#### [What the exercise asks]
In the listing below, find each line that holds the string "Besoldungsgruppe" and copy it.

#### [Data extracts]
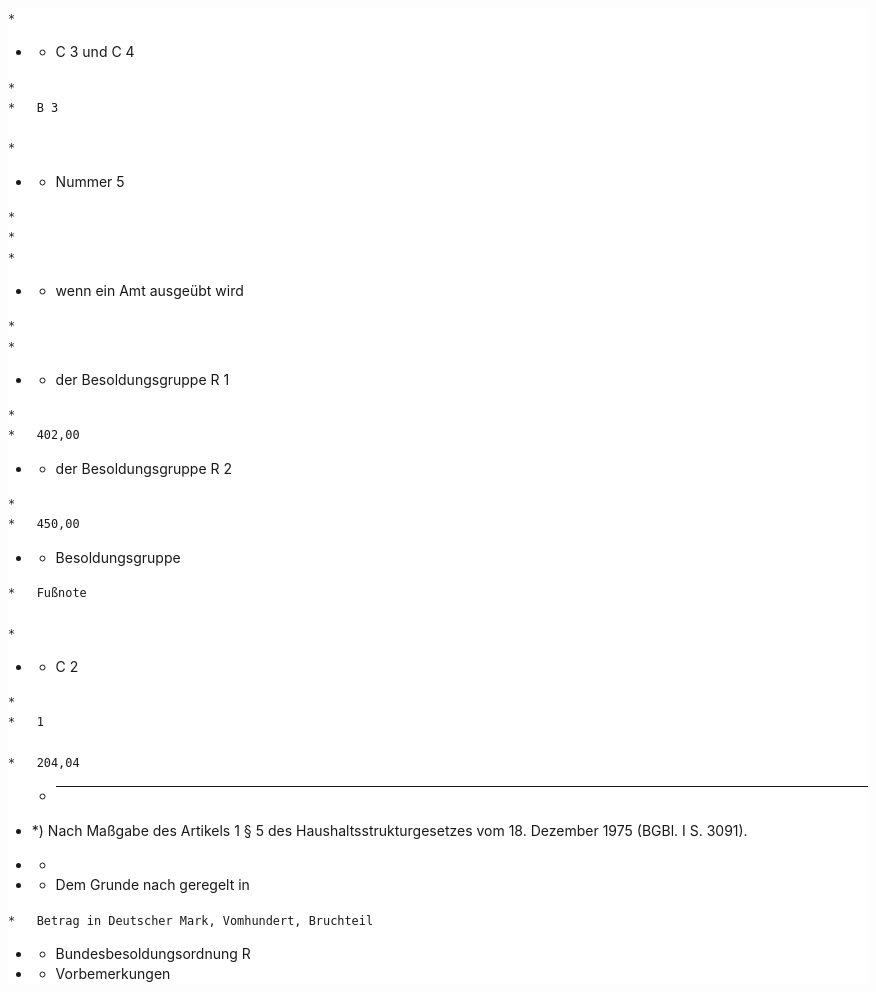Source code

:     *

*    *   C 3 und C 4

    *
    *   B 3

    *

*    *   Nummer 5

    *
    *
    *

*    *   wenn ein Amt ausgeübt wird

    *
    *

*    *   der Besoldungsgruppe R 1

    *
    *   402,00


*    *   der Besoldungsgruppe R 2

    *
    *   450,00


*    *   Besoldungsgruppe

    *   Fußnote

    *

*    *   C 2

    *
    *   1

    *   204,04


*    *   ----------

        \*) Nach Maßgabe des Artikels 1 § 5 des Haushaltsstrukturgesetzes vom 18.
            Dezember 1975 (BGBl. I S. 3091).





*    *

*    *   Dem Grunde nach geregelt in

    *   Betrag in Deutscher Mark, Vomhundert, Bruchteil


*    *   Bundesbesoldungsordnung R


*    *   Vorbemerkungen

#### [Response]
*    *   der Besoldungsgruppe R 1
*    *   der Besoldungsgruppe R 2
*    *   Besoldungsgruppe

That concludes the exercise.